INSTRUCTIONS TO FOLLOW: Would you find each line in the entries below with the string "lastWornDate" and copy it?

SOURCE MATERIAL:
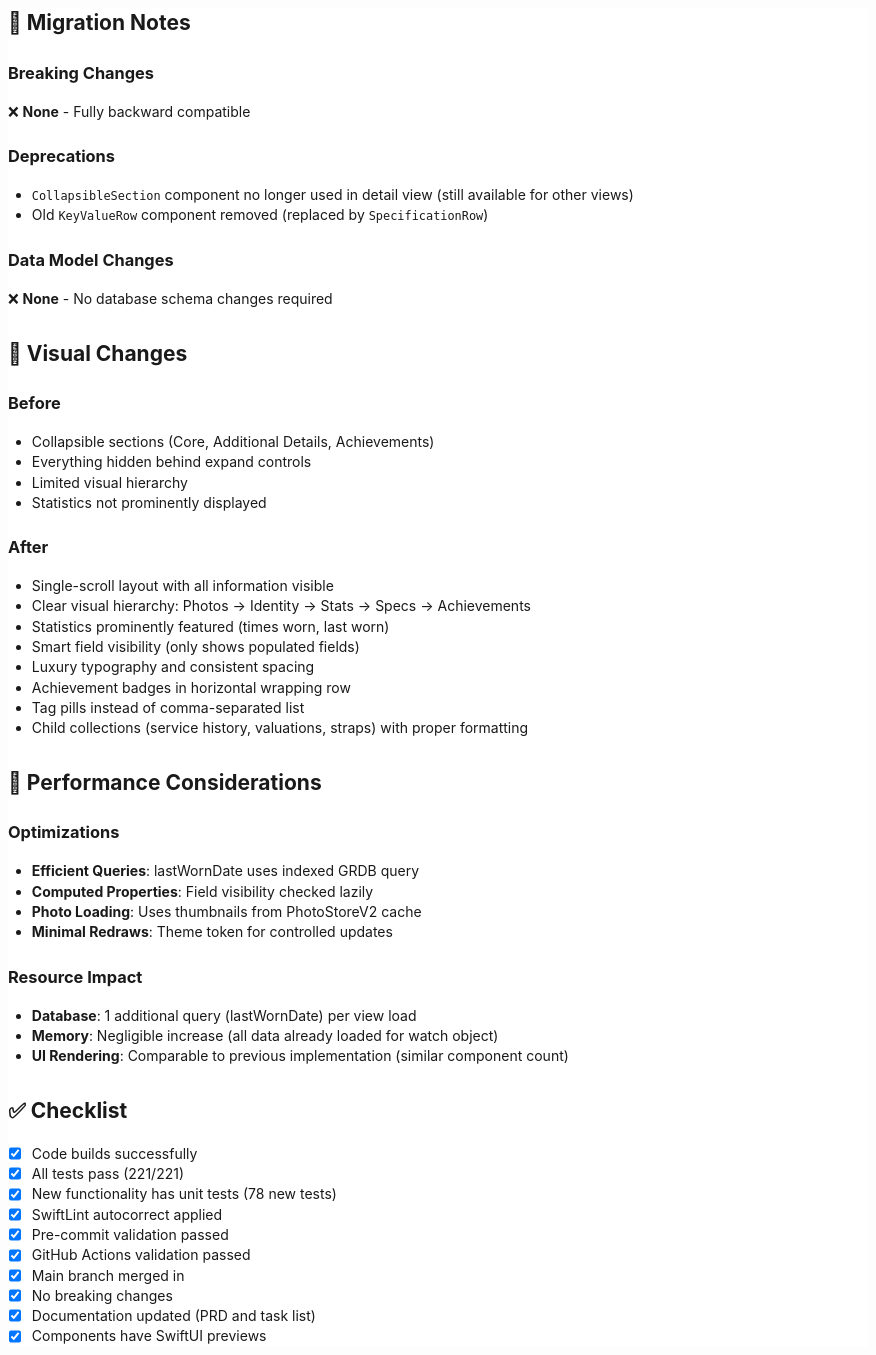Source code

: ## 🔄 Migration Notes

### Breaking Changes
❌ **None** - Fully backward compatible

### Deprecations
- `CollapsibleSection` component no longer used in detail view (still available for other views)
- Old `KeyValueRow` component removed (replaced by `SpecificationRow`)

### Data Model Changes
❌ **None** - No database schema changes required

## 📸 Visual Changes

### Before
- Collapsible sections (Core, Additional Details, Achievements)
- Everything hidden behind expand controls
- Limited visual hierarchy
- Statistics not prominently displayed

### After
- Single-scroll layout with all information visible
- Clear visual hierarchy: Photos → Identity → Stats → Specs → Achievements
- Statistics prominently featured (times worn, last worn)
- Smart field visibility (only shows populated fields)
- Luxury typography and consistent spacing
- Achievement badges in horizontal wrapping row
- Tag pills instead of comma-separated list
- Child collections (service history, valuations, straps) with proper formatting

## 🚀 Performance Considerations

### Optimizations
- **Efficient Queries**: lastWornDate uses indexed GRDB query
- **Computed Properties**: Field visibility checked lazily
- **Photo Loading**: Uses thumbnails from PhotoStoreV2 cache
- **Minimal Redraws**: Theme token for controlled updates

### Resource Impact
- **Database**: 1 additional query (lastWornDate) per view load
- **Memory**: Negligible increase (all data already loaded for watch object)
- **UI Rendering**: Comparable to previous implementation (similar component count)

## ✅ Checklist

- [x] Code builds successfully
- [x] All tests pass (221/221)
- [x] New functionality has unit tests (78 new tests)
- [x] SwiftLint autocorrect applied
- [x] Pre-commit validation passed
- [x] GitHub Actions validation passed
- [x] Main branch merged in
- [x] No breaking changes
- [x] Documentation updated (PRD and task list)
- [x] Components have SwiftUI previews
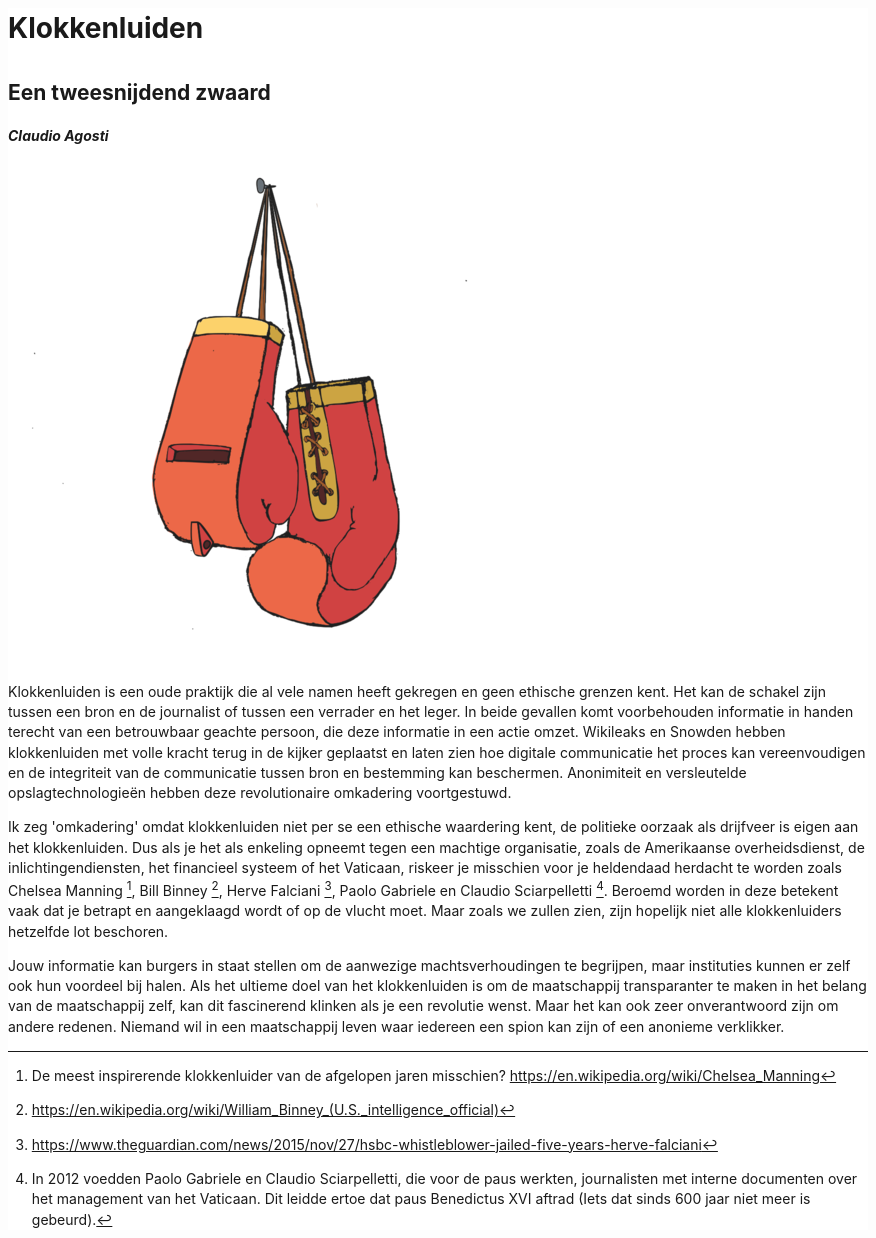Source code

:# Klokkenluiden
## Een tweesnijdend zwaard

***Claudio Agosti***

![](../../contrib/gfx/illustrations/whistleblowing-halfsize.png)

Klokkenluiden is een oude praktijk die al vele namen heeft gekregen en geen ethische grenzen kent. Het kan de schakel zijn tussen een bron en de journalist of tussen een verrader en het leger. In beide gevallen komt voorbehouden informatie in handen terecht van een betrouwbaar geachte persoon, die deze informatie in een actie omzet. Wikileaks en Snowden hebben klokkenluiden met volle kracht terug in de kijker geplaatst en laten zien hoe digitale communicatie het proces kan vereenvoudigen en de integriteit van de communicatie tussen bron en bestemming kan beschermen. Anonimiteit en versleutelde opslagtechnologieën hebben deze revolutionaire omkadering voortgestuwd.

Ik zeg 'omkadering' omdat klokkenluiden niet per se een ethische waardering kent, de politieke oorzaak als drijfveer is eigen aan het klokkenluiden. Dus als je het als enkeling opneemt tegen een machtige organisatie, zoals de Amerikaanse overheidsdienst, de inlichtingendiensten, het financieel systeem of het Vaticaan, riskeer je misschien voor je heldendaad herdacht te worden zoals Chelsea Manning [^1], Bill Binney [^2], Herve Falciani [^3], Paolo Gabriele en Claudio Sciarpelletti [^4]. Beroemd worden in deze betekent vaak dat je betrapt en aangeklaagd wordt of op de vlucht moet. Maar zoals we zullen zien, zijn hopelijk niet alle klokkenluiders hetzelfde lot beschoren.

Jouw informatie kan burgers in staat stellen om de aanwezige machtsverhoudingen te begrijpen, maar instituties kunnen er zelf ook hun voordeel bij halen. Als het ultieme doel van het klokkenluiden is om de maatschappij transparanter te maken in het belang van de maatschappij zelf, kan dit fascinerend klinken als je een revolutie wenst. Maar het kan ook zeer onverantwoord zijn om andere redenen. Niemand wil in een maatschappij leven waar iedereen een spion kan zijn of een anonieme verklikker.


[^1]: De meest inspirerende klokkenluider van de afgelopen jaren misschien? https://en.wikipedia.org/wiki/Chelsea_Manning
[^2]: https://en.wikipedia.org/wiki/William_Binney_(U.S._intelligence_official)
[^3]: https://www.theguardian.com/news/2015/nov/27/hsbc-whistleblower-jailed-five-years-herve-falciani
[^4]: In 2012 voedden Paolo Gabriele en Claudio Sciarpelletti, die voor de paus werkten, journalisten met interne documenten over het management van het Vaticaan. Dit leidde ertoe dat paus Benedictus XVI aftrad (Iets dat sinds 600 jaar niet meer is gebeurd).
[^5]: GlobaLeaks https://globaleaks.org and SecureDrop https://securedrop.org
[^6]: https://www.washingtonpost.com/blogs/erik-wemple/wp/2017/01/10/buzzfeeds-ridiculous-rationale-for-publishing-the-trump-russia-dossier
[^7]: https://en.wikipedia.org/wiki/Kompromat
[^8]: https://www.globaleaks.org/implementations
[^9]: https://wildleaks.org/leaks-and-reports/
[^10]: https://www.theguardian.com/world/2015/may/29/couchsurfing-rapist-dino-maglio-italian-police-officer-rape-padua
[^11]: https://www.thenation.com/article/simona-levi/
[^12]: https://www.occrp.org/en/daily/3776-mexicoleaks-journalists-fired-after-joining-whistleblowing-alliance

EXERCISE ANSWER:
- **Efficient Queries**: lastWornDate uses indexed GRDB query
- **Database**: 1 additional query (lastWornDate) per view load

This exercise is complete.